**Material to process:**
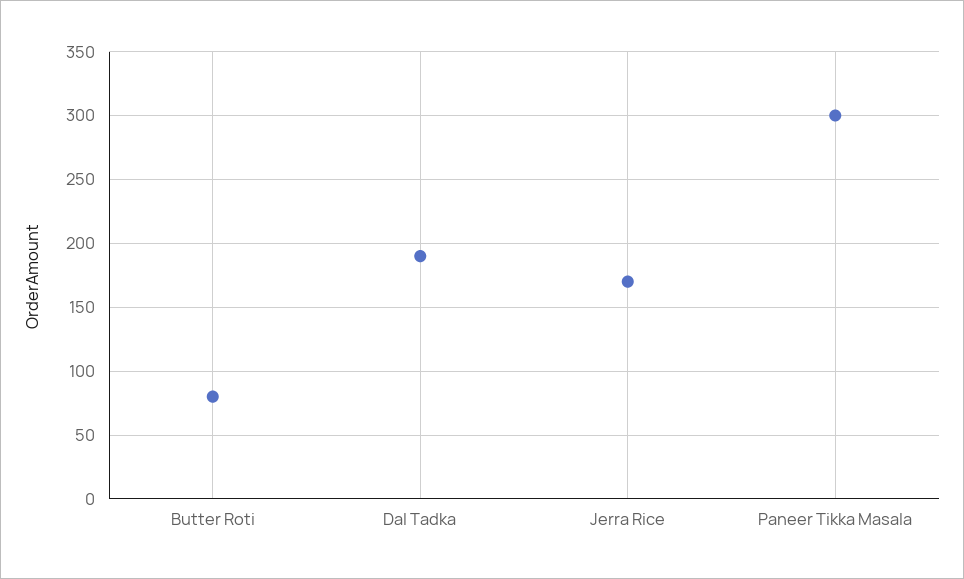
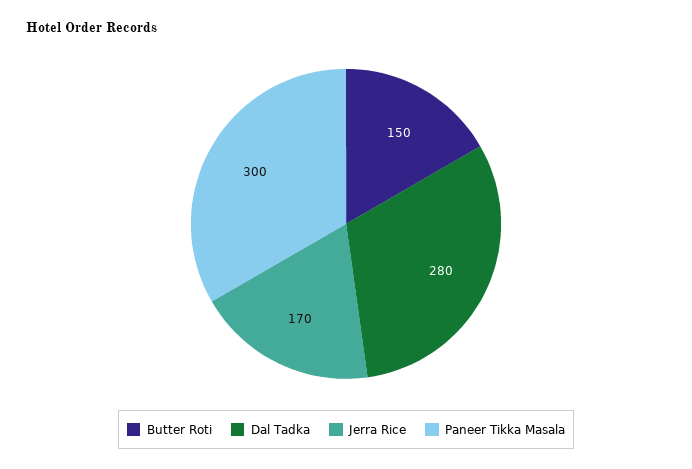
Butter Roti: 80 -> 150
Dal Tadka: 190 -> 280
---
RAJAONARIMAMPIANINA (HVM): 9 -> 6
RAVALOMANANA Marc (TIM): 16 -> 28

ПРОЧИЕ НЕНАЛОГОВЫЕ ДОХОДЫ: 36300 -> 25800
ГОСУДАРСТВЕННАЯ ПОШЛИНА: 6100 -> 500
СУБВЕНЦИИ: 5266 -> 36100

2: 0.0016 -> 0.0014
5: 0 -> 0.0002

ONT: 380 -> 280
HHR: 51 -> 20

**Goal of the exercise:** Using the data above, reproduce exactly the lines from the line that contains "ПРОЧИЕ НЕНАЛОГОВЫЕ ДОХОДЫ: 36300 -> 25800" through the line that contains "HHR: 51 -> 20", including both.

**Task answer:**
ПРОЧИЕ НЕНАЛОГОВЫЕ ДОХОДЫ: 36300 -> 25800
ГОСУДАРСТВЕННАЯ ПОШЛИНА: 6100 -> 500
СУБВЕНЦИИ: 5266 -> 36100

2: 0.0016 -> 0.0014
5: 0 -> 0.0002

ONT: 380 -> 280
HHR: 51 -> 20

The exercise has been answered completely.